Scam Exposes Risks in Retirement Accounts
A recent incident involves a scammer who contacted Alight Solutions, which manages Colgate-Palmolive’s 401(k) plan. Identifying himself as an employee, he requested updates to the contact details associated with the account. Months later, a staggering sum of $751,430 was transferred to a Las Vegas address and bank account, leaving the genuine account holder, Paula Disbury, who resides in South Africa, without her funds.
Disbury subsequently filed a lawsuit against Colgate’s benefits board, Alight, and BNY Mellon, the plan’s administrator, to recover the lost money. This lawsuit was settled under undisclosed conditions without a court ruling on whether Alight should be held responsible for the recovery of the funds.
In February 2026, the Government Accountability Office instructed the U.S. Department of Labor to provide updated guidelines regarding retirement plan participant data. The GAO pointed to 11 lawsuits filed under the Employee Retirement Income Security Act from 2009 to 2024, highlighting ongoing issues in retirement plan security.

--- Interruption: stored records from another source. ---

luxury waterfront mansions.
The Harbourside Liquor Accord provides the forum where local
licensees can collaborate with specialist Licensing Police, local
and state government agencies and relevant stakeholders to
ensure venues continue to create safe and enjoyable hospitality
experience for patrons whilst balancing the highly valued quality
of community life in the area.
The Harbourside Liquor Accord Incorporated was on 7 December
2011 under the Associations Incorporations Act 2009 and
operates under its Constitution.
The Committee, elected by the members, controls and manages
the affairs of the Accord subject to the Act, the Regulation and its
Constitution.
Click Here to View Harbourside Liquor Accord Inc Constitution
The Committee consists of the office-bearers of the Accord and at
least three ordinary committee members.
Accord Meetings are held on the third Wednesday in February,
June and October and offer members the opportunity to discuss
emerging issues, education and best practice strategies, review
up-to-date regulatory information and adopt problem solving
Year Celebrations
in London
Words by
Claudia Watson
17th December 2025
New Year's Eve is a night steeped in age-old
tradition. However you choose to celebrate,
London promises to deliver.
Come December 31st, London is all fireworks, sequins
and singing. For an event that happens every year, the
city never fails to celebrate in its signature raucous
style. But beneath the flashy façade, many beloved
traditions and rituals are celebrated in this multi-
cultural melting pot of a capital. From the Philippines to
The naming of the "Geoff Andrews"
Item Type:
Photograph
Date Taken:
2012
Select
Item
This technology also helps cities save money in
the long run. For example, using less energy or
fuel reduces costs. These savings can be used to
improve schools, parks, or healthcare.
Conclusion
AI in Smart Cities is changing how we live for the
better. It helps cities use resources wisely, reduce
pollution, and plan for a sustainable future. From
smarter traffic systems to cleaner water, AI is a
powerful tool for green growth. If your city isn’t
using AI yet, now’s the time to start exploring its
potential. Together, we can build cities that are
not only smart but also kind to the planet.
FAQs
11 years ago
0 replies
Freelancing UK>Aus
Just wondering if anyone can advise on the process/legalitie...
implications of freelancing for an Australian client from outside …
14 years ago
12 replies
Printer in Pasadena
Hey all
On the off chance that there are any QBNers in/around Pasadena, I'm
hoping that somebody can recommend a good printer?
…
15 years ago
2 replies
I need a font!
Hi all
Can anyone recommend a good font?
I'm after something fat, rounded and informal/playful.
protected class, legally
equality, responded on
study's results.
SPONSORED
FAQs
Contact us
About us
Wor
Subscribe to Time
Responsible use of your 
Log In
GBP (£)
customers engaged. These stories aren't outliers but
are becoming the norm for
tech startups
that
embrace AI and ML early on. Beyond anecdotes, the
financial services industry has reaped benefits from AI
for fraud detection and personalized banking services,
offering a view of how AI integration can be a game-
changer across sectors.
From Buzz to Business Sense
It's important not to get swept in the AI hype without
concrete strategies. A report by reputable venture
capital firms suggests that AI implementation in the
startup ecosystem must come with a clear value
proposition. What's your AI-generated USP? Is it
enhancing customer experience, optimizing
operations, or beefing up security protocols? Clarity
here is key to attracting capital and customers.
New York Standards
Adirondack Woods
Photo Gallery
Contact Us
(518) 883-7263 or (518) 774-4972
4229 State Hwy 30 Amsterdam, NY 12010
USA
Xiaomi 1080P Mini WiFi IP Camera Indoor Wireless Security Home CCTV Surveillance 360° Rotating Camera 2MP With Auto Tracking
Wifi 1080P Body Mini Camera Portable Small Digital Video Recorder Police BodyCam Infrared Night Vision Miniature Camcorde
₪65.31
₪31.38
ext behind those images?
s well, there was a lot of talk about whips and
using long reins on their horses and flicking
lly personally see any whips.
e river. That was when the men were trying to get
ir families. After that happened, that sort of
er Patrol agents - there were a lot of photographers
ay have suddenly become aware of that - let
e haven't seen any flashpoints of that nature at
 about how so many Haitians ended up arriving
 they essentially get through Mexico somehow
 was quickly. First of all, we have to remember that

Interestingly, unlike protections available for credit card fraud, consumer protections for 401(k) account takeovers are limited.
How the Scam Happened
The Disbury incident began with a simple phone call to Alight. The scammer had enough personal information—her Social Security number’s last four digits, her date of birth, and her mailing address—to pass Alight’s verification process. He then requested to update the contact information on the account. Unfortunately, Alight failed to send alerts to Disbury’s registered email and phone number, instead providing a temporary password via email.
Disbury’s plan contained a 14-day waiting period for address changes before any fund distribution. However, it is alleged that Alight overlooked this policy. Soon after, the impersonator accessed the account and requested full payment, leading to a check being mailed to Las Vegas.
The Bigger Picture of 401(k) Account Takeovers
This kind of account theft is not isolated. Heide Bartnett, a former employee of Abbott Laboratories, sued Alight over a $245,000 distribution after hackers exploited the “forgot password” feature in the plan portal. Many others have reported similar experiences, showing that this problem is widespread.
The issue transcends just retirement accounts; a report from the FBI in April 2026 found that Americans aged 60 and older lost approximately $7.7 billion to internet crimes in 2025, marking a 59% increase from the previous year, with a significant portion attributed to investment fraud. This clearly shows that seniors are becoming prime targets for fraudsters.
Protecting Against Retirement Account Theft
While federal safeguards for retirement accounts are often lacking, there are various steps individuals can take to enhance their security:
- Enable multi-factor authentication on the account portal—this can significantly reduce risks.
- Set up alerts for any account changes, such as password resets and contact updates.
- Contact your plan administrator about policies on holding distributions, particularly after an address change.
- Review financial statements quarterly to catch any unusual activities sooner.
- Obtain an IRS ID protection PIN to block fraudulent tax returns.
- Freeze your credit with major credit bureaus to prevent new accounts from being opened in your name.
The Importance of Identity Theft Monitoring
Alerts from the record keeper are only effective if they are sent. The Disbury case illustrates the consequences of not receiving these notices. A robust identity theft monitoring service can provide an added layer of security by tracking suspicious activity not only in retirement accounts but also across other financial services. Some services include elements like fraud resolution support and insurance for identity theft recovery.
Checking for Potential Compromises
If you suspect your information might be at risk, consider conducting a free identity breach scan to determine if your data has been part of any known breaches. Early detection allows for quicker responses, reducing the possibility of fraud spreading further.
Key Takeaways
Retirement accounts can easily become vulnerable to fraud if the proper precautions are lacking. The Disbury case offers a sobering reminder that having personal information can lead to significant financial loss. Since retirement accounts do not have the same protections as other financial tools, adhering to safety measures is imperative. Individuals should activate multi-factor authentication, leverage any account alerts available, and inquire about the protocol following changes to their account information. Being proactive can make a crucial difference in safeguarding your retirement savings.